Mr. McDonough specialized in football and covered every Super Bowl. He found a national platform for his news about the National Football League when he augmented his newspaper work by joining the Sunday morning N.F.L. programs on CBS, from 1986 to 1989, and on NBC, from 1990 to 1998.

Working with experienced announcers like Brent Musburger and Bob Costas, Mr. McDonough stood out because of his craggy looks, raw delivery and South Boston accent.

Although the Globe preferred that he break all his news in his column and not on television it recognized that it would rather have him six days a week than not at all.

He is survived by his wife, Denise; three sons, Sean, an announcer for the Red Sox and for ABC Sports, Terry and Ryan; and two daughters, Cara and Erin.

Mr.
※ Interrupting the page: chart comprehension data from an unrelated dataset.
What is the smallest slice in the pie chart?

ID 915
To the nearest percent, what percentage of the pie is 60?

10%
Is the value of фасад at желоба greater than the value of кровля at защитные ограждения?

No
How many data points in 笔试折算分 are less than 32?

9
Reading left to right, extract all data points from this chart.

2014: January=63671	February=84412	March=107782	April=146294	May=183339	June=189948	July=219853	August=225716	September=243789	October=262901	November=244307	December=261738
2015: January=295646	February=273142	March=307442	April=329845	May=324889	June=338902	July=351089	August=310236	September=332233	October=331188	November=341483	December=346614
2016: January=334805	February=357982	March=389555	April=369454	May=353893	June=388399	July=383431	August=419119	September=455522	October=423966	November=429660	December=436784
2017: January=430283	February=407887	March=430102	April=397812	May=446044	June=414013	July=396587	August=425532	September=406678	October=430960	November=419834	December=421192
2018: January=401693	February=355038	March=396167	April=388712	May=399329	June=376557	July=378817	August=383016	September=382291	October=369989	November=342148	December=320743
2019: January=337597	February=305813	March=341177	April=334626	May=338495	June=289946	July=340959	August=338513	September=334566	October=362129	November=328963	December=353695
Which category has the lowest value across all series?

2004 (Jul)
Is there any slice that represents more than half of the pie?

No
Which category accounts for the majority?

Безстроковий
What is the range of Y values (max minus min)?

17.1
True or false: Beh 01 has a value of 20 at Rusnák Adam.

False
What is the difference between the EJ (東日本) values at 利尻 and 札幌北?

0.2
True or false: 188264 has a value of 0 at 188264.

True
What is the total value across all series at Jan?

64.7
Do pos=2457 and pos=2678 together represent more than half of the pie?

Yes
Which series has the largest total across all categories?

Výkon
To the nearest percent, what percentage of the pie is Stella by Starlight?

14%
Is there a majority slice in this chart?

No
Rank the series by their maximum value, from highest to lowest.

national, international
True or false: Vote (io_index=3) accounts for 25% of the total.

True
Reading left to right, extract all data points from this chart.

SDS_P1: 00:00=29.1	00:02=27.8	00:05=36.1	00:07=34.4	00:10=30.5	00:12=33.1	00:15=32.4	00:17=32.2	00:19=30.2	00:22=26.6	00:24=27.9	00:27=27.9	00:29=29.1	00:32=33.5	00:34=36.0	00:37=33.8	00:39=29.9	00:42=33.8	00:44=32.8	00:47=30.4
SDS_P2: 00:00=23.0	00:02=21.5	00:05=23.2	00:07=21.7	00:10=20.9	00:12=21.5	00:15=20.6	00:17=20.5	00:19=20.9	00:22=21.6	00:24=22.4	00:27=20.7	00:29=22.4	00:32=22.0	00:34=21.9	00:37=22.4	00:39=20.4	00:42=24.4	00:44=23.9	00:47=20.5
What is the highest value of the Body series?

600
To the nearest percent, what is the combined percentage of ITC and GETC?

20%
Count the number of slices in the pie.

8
McDonough worked at The Globe while in the co-op program at Northeastern University. After he graduated in 1959, he worked at a Waltham, Mass., newspaper, then returned to The Globe in 1960.

He retired from The Globe in July 2001, but continued to write a weekly column.

In his last column, which ran last Saturday, he called Larry Lucchino, the president of the Boston Red Sox, "the invisible director" of the team for living in La Jolla, Calif. Mr. Lucchino told Mr. McDonough to stick to football.